LONDON (Reuters) - PureTech subsidiary Gelesis is moving closer to filing for regulatory approval of its obesity treatment Gelesis100 after results of its latest study, it said on Monday.
Gelesis100 achieved meaningful weight loss of 5 percent or more in 58 percent of adults in the study, meeting one of two clinical targets, with almost twice as many adults losing 10 percent or more of their body weight compared with those taking a placebo.
It noted, however, that the study did not meet the other target of a 3 percent average difference from the placebo.
“Given the demonstrated weight loss and safety profile, Gelesis plans to discuss filing with regulatory authorities and, if they are supportive, plans to file for approval,” it said.
Gelesis100 is a capsule that contains small hydrogel particles that hydrate to almost 100 times their original size in the stomach.
The particles are made from two naturally derived ingredients and mix homogeneously with food in the body to reduce hunger, leading to weight loss.

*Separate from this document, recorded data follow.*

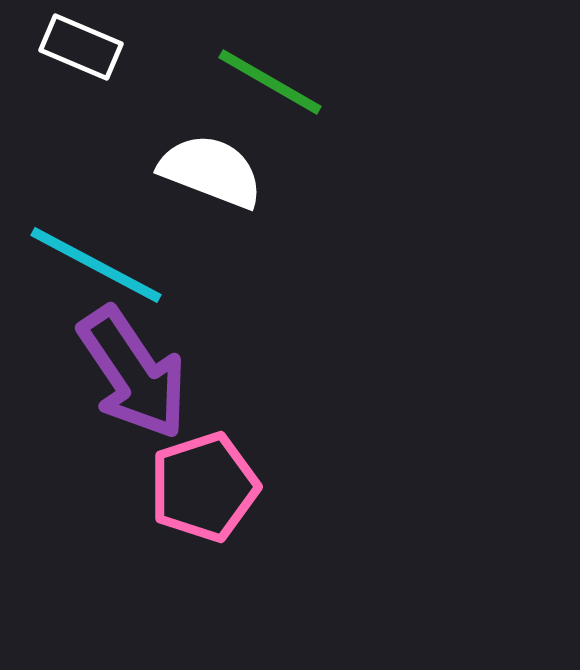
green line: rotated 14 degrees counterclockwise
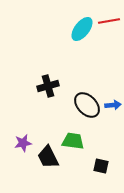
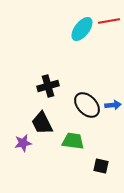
black trapezoid: moved 6 px left, 34 px up
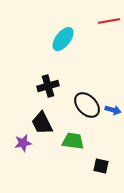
cyan ellipse: moved 19 px left, 10 px down
blue arrow: moved 5 px down; rotated 21 degrees clockwise
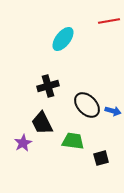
blue arrow: moved 1 px down
purple star: rotated 18 degrees counterclockwise
black square: moved 8 px up; rotated 28 degrees counterclockwise
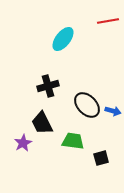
red line: moved 1 px left
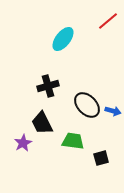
red line: rotated 30 degrees counterclockwise
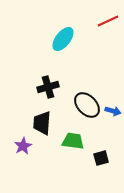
red line: rotated 15 degrees clockwise
black cross: moved 1 px down
black trapezoid: rotated 30 degrees clockwise
purple star: moved 3 px down
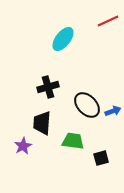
blue arrow: rotated 35 degrees counterclockwise
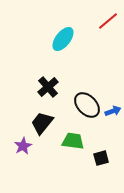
red line: rotated 15 degrees counterclockwise
black cross: rotated 25 degrees counterclockwise
black trapezoid: rotated 35 degrees clockwise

Once in the large intestine, the particles release most of the water, which is reabsorbed.
Analysts at broker Liberum said this is not the perfect result for PureTech, given one of the two primaries was missed.
“However, the proportion of patients losing 5 percent of body weight was almost twice the target, and the safety profile looks so clean from the top-line data that this would appear to deliver meaningful risk/benefit,” they said.